[[ Provided entries, beginning ]]

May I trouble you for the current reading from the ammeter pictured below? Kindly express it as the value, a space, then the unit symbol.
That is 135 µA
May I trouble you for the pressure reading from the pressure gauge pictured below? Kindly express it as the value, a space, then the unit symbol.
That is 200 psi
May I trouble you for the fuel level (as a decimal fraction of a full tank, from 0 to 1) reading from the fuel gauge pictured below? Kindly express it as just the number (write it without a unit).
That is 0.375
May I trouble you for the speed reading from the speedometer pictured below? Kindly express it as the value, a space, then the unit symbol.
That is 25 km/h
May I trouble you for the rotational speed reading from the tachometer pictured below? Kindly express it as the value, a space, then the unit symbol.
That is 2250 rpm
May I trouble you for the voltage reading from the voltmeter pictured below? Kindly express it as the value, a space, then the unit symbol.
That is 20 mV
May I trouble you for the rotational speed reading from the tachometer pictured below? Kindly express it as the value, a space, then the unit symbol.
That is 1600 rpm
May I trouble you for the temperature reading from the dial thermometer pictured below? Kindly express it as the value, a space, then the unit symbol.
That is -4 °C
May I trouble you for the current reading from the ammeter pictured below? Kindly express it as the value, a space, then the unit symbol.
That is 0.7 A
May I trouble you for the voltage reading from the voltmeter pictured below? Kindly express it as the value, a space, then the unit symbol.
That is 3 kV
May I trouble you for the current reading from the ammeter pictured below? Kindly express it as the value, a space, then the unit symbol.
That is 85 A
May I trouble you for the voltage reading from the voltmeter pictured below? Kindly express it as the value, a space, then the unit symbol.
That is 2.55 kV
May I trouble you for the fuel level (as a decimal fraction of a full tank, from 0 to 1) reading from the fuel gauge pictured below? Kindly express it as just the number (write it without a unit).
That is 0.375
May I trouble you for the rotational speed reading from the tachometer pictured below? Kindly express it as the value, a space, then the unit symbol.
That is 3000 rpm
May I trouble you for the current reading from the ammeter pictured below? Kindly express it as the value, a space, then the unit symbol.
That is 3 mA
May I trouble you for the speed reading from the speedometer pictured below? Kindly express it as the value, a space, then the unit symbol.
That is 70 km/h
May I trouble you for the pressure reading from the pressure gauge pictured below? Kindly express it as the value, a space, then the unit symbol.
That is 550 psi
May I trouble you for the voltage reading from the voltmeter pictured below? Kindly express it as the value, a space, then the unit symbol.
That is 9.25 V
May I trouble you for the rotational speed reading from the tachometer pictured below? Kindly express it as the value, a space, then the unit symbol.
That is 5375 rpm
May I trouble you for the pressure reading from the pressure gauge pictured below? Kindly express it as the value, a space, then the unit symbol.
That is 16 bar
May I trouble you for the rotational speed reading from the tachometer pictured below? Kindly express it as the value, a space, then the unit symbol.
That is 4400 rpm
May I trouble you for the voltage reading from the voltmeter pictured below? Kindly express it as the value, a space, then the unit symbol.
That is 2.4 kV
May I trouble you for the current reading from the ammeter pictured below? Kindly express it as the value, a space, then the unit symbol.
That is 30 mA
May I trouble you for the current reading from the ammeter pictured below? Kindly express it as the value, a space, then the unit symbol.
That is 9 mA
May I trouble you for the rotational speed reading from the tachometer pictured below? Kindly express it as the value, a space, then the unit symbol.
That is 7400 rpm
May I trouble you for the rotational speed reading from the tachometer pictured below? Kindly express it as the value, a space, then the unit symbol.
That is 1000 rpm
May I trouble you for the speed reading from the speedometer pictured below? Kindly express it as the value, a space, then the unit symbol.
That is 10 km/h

[[ Provided entries, end ]]

● Task objective: Rewrite all of the data above, changing each "May I trouble you for" to "Could you give me" and leaving everything else the same.

● Solution to the problem:
Could you give me the current reading from the ammeter pictured below? Kindly express it as the value, a space, then the unit symbol.
That is 135 µA
Could you give me the pressure reading from the pressure gauge pictured below? Kindly express it as the value, a space, then the unit symbol.
That is 200 psi
Could you give me the fuel level (as a decimal fraction of a full tank, from 0 to 1) reading from the fuel gauge pictured below? Kindly express it as just the number (write it without a unit).
That is 0.375
Could you give me the speed reading from the speedometer pictured below? Kindly express it as the value, a space, then the unit symbol.
That is 25 km/h
Could you give me the rotational speed reading from the tachometer pictured below? Kindly express it as the value, a space, then the unit symbol.
That is 2250 rpm
Could you give me the voltage reading from the voltmeter pictured below? Kindly express it as the value, a space, then the unit symbol.
That is 20 mV
Could you give me the rotational speed reading from the tachometer pictured below? Kindly express it as the value, a space, then the unit symbol.
That is 1600 rpm
Could you give me the temperature reading from the dial thermometer pictured below? Kindly express it as the value, a space, then the unit symbol.
That is -4 °C
Could you give me the current reading from the ammeter pictured below? Kindly express it as the value, a space, then the unit symbol.
That is 0.7 A
Could you give me the voltage reading from the voltmeter pictured below? Kindly express it as the value, a space, then the unit symbol.
That is 3 kV
Could you give me the current reading from the ammeter pictured below? Kindly express it as the value, a space, then the unit symbol.
That is 85 A
Could you give me the voltage reading from the voltmeter pictured below? Kindly express it as the value, a space, then the unit symbol.
That is 2.55 kV
Could you give me the fuel level (as a decimal fraction of a full tank, from 0 to 1) reading from the fuel gauge pictured below? Kindly express it as just the number (write it without a unit).
That is 0.375
Could you give me the rotational speed reading from the tachometer pictured below? Kindly express it as the value, a space, then the unit symbol.
That is 3000 rpm
Could you give me the current reading from the ammeter pictured below? Kindly express it as the value, a space, then the unit symbol.
That is 3 mA
Could you give me the speed reading from the speedometer pictured below? Kindly express it as the value, a space, then the unit symbol.
That is 70 km/h
Could you give me the pressure reading from the pressure gauge pictured below? Kindly express it as the value, a space, then the unit symbol.
That is 550 psi
Could you give me the voltage reading from the voltmeter pictured below? Kindly express it as the value, a space, then the unit symbol.
That is 9.25 V
Could you give me the rotational speed reading from the tachometer pictured below? Kindly express it as the value, a space, then the unit symbol.
That is 5375 rpm
Could you give me the pressure reading from the pressure gauge pictured below? Kindly express it as the value, a space, then the unit symbol.
That is 16 bar
Could you give me the rotational speed reading from the tachometer pictured below? Kindly express it as the value, a space, then the unit symbol.
That is 4400 rpm
Could you give me the voltage reading from the voltmeter pictured below? Kindly express it as the value, a space, then the unit symbol.
That is 2.4 kV
Could you give me the current reading from the ammeter pictured below? Kindly express it as the value, a space, then the unit symbol.
That is 30 mA
Could you give me the current reading from the ammeter pictured below? Kindly express it as the value, a space, then the unit symbol.
That is 9 mA
Could you give me the rotational speed reading from the tachometer pictured below? Kindly express it as the value, a space, then the unit symbol.
That is 7400 rpm
Could you give me the rotational speed reading from the tachometer pictured below? Kindly express it as the value, a space, then the unit symbol.
That is 1000 rpm
Could you give me the speed reading from the speedometer pictured below? Kindly express it as the value, a space, then the unit symbol.
That is 10 km/h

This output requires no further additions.